Tissue-resident memory T cells play an important role in skin allergy, accumulating during initial allergen sensitization and driving inflammation upon re-exposure58,59,60,61. In a proof-of-concept human study, we applied MN patches following sensitization with the potent contact allergen squaric acid dibutyl ester (SADBE), which is absent in the natural environment and has been safely used in the clinic as an allergen and immunotherapeutic agent62,63. This initial exposure represents a ‘no recall’ condition, as there is no chance of previous exposure, and SADBE is safe for such studies due to the minimal risk of accidental re-exposure in the future. We then compared the no-recall case to cell recovery after a TRM recall response, induced by re-exposing the same subject to SADBE 2 weeks later. As an addition control, cell sampling was carried out on a distal non-allergen-exposed skin site (non-lesional, Fig. 5d). We also compared MN sampling to suction blister sampling64 at 2 and 4 days post resensitization to examine recall kinetics. Flow cytometry was used to identify recruited CD3+ T cells and assess markers of tissue-resident cells (CD69, CD103) as well as B cells and various innate immune cell populations (Fig. 5e and Supplementary Fig. 2a,b). While suction blister sampling recovered a larger number of live cells, almost none of these were CD45+ immune cells (probably, they are keratinocytes; Fig. 5f and Supplementary Fig. 2c). By contrast, MN patches captured primarily immune cells: CD4+, CD8+, NK, dendritic cells and monocytes (Fig. 5e,f). Strikingly, effective recovery of T cells required resensitization and increased markedly from day 2 to day 4 post recall (Fig. 5g). Although suction blistering yielded slightly higher viability, MN patches captured a greater fraction of CD45+ immune cells (Supplementary Fig. 2c).

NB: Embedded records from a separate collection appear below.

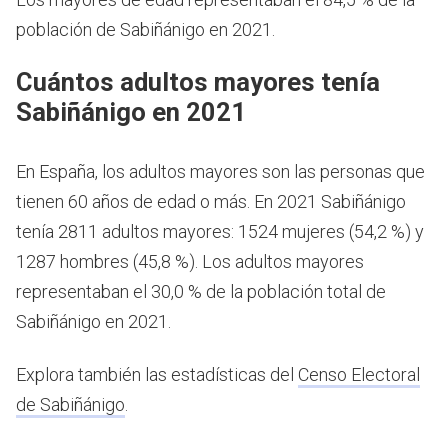
población de Sabiñánigo en 2021.
Cuántos adultos mayores tenía
Sabiñánigo en 2021
En España, los adultos mayores son las personas que
tienen 60 años de edad o más.
En 2021 Sabiñánigo
tenía 2811 adultos mayores: 1524 mujeres (54,2 %) y
1287 hombres (45,8 %). Los adultos mayores
representaban el 30,0 % de la población total de
Sabiñánigo en 2021.
Explora también las estadísticas del
Censo Electoral
de Sabiñánigo
.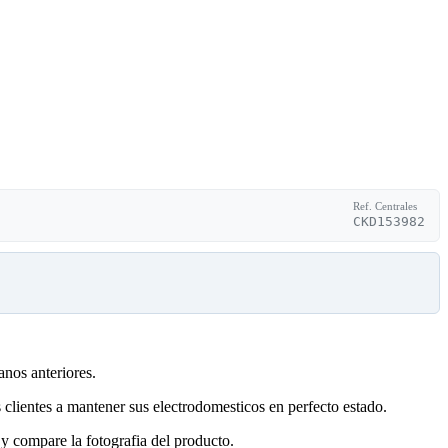
Ref. Centrales
CKD153982
anos anteriores.
clientes a mantener sus electrodomesticos en perfecto estado.
y compare la fotografia del producto.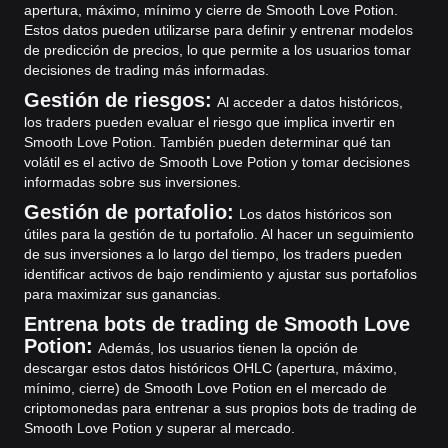
apertura, máximo, mínimo y cierre de Smooth Love Potion.
Estos datos pueden utilizarse para definir y entrenar modelos
de predicción de precios, lo que permite a los usuarios tomar
decisiones de trading más informadas.
Gestión de riesgos:
Al acceder a datos históricos,
los traders pueden evaluar el riesgo que implica invertir en
Smooth Love Potion. También pueden determinar qué tan
volátil es el activo de Smooth Love Potion y tomar decisiones
informadas sobre sus inversiones.
Gestión de portafolio:
Los datos históricos son
útiles para la gestión de tu portafolio. Al hacer un seguimiento
de sus inversiones a lo largo del tiempo, los traders pueden
identificar activos de bajo rendimiento y ajustar sus portafolios
para maximizar sus ganancias.
Entrena bots de trading de Smooth Love
Potion:
Además, los usuarios tienen la opción de
descargar estos datos históricos OHLC (apertura, máximo,
mínimo, cierre) de Smooth Love Potion en el mercado de
criptomonedas para entrenar a sus propios bots de trading de
Smooth Love Potion y superar al mercado.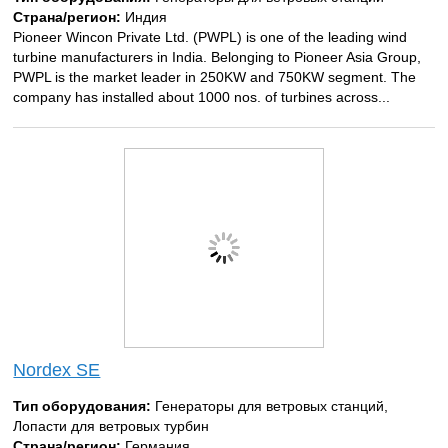
Страна/регион:
Индия
Pioneer Wincon Private Ltd. (PWPL) is one of the leading wind
turbine manufacturers in India. Belonging to Pioneer Asia Group,
PWPL is the market leader in 250KW and 750KW segment. The
company has installed about 1000 nos. of turbines across...
Nordex SE
Тип оборудования:
Генераторы для ветровых станций,
Лопасти для ветровых турбин
Страна/регион:
Германия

Olink proteomic analysis of ISF from MN patches was used to track longitudinal immune responses, revealing that TRM recall was associated with an increase in cytokines linked to T cells in homing and activation (CXCL8, CXCL9, CXCL10, CXCL11, CXCL13, IFNγ, IL-17a, IL-13, IL-4, IL-15, TNF; Fig. 5h). Interestingly, MN patch protein profiles correlated well with those obtained via suction blistering (Supplementary Fig. 2d). However, blistering carries several drawbacks such as long procedure times, pain, hyperpigmentation, keratinocyte contamination and limited suitability for sensitive populations. Furthermore, the negative pressure and elevated temperature used in suction blistering can cause keratinocyte dissociation, potentially affecting the accuracy of results by introducing high numbers of non-immune cells65,66,67. MN patch sampling not only overcomes these limitations but also enables live cell recovery, enabling deeper insights into immune reactions occurring in the skin.